Job -
Update every one of the items below by changing "Expanded Form" to "Full Form" and leaving everything else the same.

Data records
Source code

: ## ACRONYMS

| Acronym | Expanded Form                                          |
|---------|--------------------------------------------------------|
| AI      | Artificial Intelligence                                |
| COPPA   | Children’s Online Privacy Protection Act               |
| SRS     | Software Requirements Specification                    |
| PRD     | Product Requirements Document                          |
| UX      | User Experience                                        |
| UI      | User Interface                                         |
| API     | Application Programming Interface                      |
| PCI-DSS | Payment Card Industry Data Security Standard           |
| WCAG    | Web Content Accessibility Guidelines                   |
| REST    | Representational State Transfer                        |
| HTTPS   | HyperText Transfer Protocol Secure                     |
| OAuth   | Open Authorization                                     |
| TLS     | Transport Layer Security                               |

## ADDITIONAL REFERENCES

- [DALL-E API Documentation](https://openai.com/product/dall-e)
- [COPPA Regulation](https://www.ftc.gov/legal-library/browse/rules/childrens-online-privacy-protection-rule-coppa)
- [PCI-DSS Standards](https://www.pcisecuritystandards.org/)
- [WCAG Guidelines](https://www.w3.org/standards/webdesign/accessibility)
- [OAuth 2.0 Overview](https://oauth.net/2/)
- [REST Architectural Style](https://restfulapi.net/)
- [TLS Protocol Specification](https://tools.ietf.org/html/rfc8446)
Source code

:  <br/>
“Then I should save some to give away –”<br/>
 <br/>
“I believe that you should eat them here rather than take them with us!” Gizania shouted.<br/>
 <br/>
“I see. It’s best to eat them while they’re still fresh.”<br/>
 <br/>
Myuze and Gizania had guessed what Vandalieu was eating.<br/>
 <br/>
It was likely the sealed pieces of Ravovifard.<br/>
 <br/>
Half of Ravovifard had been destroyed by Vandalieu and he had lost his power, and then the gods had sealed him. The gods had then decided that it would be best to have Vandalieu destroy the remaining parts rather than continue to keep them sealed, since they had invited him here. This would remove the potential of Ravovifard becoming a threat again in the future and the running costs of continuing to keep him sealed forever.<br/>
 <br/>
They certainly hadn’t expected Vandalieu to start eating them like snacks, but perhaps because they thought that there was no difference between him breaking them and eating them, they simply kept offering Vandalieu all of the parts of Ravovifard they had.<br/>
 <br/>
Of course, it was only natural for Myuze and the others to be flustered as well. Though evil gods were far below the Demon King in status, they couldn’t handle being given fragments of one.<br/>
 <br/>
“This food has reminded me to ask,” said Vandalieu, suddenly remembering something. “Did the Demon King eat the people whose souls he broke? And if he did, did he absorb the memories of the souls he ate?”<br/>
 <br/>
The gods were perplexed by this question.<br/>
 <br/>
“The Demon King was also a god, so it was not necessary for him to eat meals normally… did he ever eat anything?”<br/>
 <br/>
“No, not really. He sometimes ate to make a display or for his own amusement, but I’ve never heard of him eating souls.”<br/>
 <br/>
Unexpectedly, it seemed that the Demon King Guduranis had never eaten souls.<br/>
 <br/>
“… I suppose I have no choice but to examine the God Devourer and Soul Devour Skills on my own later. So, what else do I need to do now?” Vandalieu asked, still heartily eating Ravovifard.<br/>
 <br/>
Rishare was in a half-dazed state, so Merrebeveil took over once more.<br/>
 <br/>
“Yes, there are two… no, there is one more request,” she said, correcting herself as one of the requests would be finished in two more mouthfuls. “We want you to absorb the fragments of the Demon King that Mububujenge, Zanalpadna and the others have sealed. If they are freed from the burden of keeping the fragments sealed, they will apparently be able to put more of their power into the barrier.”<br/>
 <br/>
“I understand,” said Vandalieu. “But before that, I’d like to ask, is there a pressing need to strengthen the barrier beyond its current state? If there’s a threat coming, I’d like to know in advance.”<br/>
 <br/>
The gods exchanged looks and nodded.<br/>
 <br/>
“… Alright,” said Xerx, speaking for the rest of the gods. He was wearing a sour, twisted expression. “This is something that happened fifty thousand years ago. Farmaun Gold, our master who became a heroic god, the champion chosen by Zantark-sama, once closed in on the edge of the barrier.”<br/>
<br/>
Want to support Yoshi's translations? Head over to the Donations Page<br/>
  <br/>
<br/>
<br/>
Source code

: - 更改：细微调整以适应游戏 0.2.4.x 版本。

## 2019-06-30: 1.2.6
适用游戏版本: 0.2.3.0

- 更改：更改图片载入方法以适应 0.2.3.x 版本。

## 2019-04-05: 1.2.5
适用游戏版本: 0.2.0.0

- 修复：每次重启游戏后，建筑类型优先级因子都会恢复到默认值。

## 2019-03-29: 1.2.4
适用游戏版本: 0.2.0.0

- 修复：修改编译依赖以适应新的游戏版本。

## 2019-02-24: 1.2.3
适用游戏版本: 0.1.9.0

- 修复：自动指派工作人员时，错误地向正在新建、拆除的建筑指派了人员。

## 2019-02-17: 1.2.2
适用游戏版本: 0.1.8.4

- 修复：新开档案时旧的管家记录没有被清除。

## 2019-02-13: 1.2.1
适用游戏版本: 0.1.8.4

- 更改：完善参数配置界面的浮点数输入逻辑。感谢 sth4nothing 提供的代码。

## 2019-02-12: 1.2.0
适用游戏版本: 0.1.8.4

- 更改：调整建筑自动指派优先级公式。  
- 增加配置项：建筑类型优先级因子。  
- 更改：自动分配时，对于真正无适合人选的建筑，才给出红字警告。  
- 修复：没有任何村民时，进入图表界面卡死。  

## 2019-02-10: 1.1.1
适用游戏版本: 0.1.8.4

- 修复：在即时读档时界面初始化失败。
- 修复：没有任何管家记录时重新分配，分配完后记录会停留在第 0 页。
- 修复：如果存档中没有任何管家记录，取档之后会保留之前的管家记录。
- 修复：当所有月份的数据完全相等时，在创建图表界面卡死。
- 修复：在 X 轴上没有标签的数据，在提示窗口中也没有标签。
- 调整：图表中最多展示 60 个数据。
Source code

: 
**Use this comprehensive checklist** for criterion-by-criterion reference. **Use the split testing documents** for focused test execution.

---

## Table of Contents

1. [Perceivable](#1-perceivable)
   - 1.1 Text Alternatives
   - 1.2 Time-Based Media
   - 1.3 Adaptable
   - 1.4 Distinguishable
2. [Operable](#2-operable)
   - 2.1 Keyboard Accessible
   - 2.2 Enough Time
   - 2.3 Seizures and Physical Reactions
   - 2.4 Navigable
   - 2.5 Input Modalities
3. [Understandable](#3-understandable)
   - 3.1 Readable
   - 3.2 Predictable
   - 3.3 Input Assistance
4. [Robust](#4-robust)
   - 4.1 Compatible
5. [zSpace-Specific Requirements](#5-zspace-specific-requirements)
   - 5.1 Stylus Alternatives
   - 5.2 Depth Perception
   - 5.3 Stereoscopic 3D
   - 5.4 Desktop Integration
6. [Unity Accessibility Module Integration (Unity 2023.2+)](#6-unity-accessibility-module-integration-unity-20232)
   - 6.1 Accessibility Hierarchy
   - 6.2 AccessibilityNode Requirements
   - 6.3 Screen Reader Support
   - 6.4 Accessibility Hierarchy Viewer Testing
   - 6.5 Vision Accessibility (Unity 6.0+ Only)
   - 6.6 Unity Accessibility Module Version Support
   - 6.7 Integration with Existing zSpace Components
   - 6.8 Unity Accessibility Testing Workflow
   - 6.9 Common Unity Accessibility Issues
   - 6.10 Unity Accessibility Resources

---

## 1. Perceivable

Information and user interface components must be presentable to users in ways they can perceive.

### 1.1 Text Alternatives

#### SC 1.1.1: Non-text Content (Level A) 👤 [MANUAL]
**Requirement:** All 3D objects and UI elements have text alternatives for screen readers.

Task answer -
Source code

: ## ACRONYMS

| Acronym | Full Form                                          |
|---------|--------------------------------------------------------|
| AI      | Artificial Intelligence                                |
| COPPA   | Children’s Online Privacy Protection Act               |
| SRS     | Software Requirements Specification                    |
| PRD     | Product Requirements Document                          |
| UX      | User Experience                                        |
| UI      | User Interface                                         |
| API     | Application Programming Interface                      |
| PCI-DSS | Payment Card Industry Data Security Standard           |
| WCAG    | Web Content Accessibility Guidelines                   |
| REST    | Representational State Transfer                        |
| HTTPS   | HyperText Transfer Protocol Secure                     |
| OAuth   | Open Authorization                                     |
| TLS     | Transport Layer Security                               |

## ADDITIONAL REFERENCES

- [DALL-E API Documentation](https://openai.com/product/dall-e)
- [COPPA Regulation](https://www.ftc.gov/legal-library/browse/rules/childrens-online-privacy-protection-rule-coppa)
- [PCI-DSS Standards](https://www.pcisecuritystandards.org/)
- [WCAG Guidelines](https://www.w3.org/standards/webdesign/accessibility)
- [OAuth 2.0 Overview](https://oauth.net/2/)
- [REST Architectural Style](https://restfulapi.net/)
- [TLS Protocol Specification](https://tools.ietf.org/html/rfc8446)
Source code

:  <br/>
“Then I should save some to give away –”<br/>
 <br/>
“I believe that you should eat them here rather than take them with us!” Gizania shouted.<br/>
 <br/>
“I see. It’s best to eat them while they’re still fresh.”<br/>
 <br/>
Myuze and Gizania had guessed what Vandalieu was eating.<br/>
 <br/>
It was likely the sealed pieces of Ravovifard.<br/>
 <br/>
Half of Ravovifard had been destroyed by Vandalieu and he had lost his power, and then the gods had sealed him. The gods had then decided that it would be best to have Vandalieu destroy the remaining parts rather than continue to keep them sealed, since they had invited him here. This would remove the potential of Ravovifard becoming a threat again in the future and the running costs of continuing to keep him sealed forever.<br/>
 <br/>
They certainly hadn’t expected Vandalieu to start eating them like snacks, but perhaps because they thought that there was no difference between him breaking them and eating them, they simply kept offering Vandalieu all of the parts of Ravovifard they had.<br/>
 <br/>
Of course, it was only natural for Myuze and the others to be flustered as well. Though evil gods were far below the Demon King in status, they couldn’t handle being given fragments of one.<br/>
 <br/>
“This food has reminded me to ask,” said Vandalieu, suddenly remembering something. “Did the Demon King eat the people whose souls he broke? And if he did, did he absorb the memories of the souls he ate?”<br/>
 <br/>
The gods were perplexed by this question.<br/>
 <br/>
“The Demon King was also a god, so it was not necessary for him to eat meals normally… did he ever eat anything?”<br/>
 <br/>
“No, not really. He sometimes ate to make a display or for his own amusement, but I’ve never heard of him eating souls.”<br/>
 <br/>
Unexpectedly, it seemed that the Demon King Guduranis had never eaten souls.<br/>
 <br/>
“… I suppose I have no choice but to examine the God Devourer and Soul Devour Skills on my own later. So, what else do I need to do now?” Vandalieu asked, still heartily eating Ravovifard.<br/>
 <br/>
Rishare was in a half-dazed state, so Merrebeveil took over once more.<br/>
 <br/>
“Yes, there are two… no, there is one more request,” she said, correcting herself as one of the requests would be finished in two more mouthfuls. “We want you to absorb the fragments of the Demon King that Mububujenge, Zanalpadna and the others have sealed. If they are freed from the burden of keeping the fragments sealed, they will apparently be able to put more of their power into the barrier.”<br/>
 <br/>
“I understand,” said Vandalieu. “But before that, I’d like to ask, is there a pressing need to strengthen the barrier beyond its current state? If there’s a threat coming, I’d like to know in advance.”<br/>
 <br/>
The gods exchanged looks and nodded.<br/>
 <br/>
“… Alright,” said Xerx, speaking for the rest of the gods. He was wearing a sour, twisted expression. “This is something that happened fifty thousand years ago. Farmaun Gold, our master who became a heroic god, the champion chosen by Zantark-sama, once closed in on the edge of the barrier.”<br/>
<br/>
Want to support Yoshi's translations? Head over to the Donations Page<br/>
  <br/>
<br/>
<br/>
Source code

: - 更改：细微调整以适应游戏 0.2.4.x 版本。

## 2019-06-30: 1.2.6
适用游戏版本: 0.2.3.0

- 更改：更改图片载入方法以适应 0.2.3.x 版本。

## 2019-04-05: 1.2.5
适用游戏版本: 0.2.0.0

- 修复：每次重启游戏后，建筑类型优先级因子都会恢复到默认值。

## 2019-03-29: 1.2.4
适用游戏版本: 0.2.0.0

- 修复：修改编译依赖以适应新的游戏版本。

## 2019-02-24: 1.2.3
适用游戏版本: 0.1.9.0

- 修复：自动指派工作人员时，错误地向正在新建、拆除的建筑指派了人员。

## 2019-02-17: 1.2.2
适用游戏版本: 0.1.8.4

- 修复：新开档案时旧的管家记录没有被清除。

## 2019-02-13: 1.2.1
适用游戏版本: 0.1.8.4

- 更改：完善参数配置界面的浮点数输入逻辑。感谢 sth4nothing 提供的代码。

## 2019-02-12: 1.2.0
适用游戏版本: 0.1.8.4

- 更改：调整建筑自动指派优先级公式。  
- 增加配置项：建筑类型优先级因子。  
- 更改：自动分配时，对于真正无适合人选的建筑，才给出红字警告。  
- 修复：没有任何村民时，进入图表界面卡死。  

## 2019-02-10: 1.1.1
适用游戏版本: 0.1.8.4

- 修复：在即时读档时界面初始化失败。
- 修复：没有任何管家记录时重新分配，分配完后记录会停留在第 0 页。
- 修复：如果存档中没有任何管家记录，取档之后会保留之前的管家记录。
- 修复：当所有月份的数据完全相等时，在创建图表界面卡死。
- 修复：在 X 轴上没有标签的数据，在提示窗口中也没有标签。
- 调整：图表中最多展示 60 个数据。
Source code

: 
**Use this comprehensive checklist** for criterion-by-criterion reference. **Use the split testing documents** for focused test execution.

---

## Table of Contents

1. [Perceivable](#1-perceivable)
   - 1.1 Text Alternatives
   - 1.2 Time-Based Media
   - 1.3 Adaptable
   - 1.4 Distinguishable
2. [Operable](#2-operable)
   - 2.1 Keyboard Accessible
   - 2.2 Enough Time
   - 2.3 Seizures and Physical Reactions
   - 2.4 Navigable
   - 2.5 Input Modalities
3. [Understandable](#3-understandable)
   - 3.1 Readable
   - 3.2 Predictable
   - 3.3 Input Assistance
4. [Robust](#4-robust)
   - 4.1 Compatible
5. [zSpace-Specific Requirements](#5-zspace-specific-requirements)
   - 5.1 Stylus Alternatives
   - 5.2 Depth Perception
   - 5.3 Stereoscopic 3D
   - 5.4 Desktop Integration
6. [Unity Accessibility Module Integration (Unity 2023.2+)](#6-unity-accessibility-module-integration-unity-20232)
   - 6.1 Accessibility Hierarchy
   - 6.2 AccessibilityNode Requirements
   - 6.3 Screen Reader Support
   - 6.4 Accessibility Hierarchy Viewer Testing
   - 6.5 Vision Accessibility (Unity 6.0+ Only)
   - 6.6 Unity Accessibility Module Version Support
   - 6.7 Integration with Existing zSpace Components
   - 6.8 Unity Accessibility Testing Workflow
   - 6.9 Common Unity Accessibility Issues
   - 6.10 Unity Accessibility Resources

---

## 1. Perceivable

Information and user interface components must be presentable to users in ways they can perceive.

### 1.1 Text Alternatives

#### SC 1.1.1: Non-text Content (Level A) 👤 [MANUAL]
**Requirement:** All 3D objects and UI elements have text alternatives for screen readers.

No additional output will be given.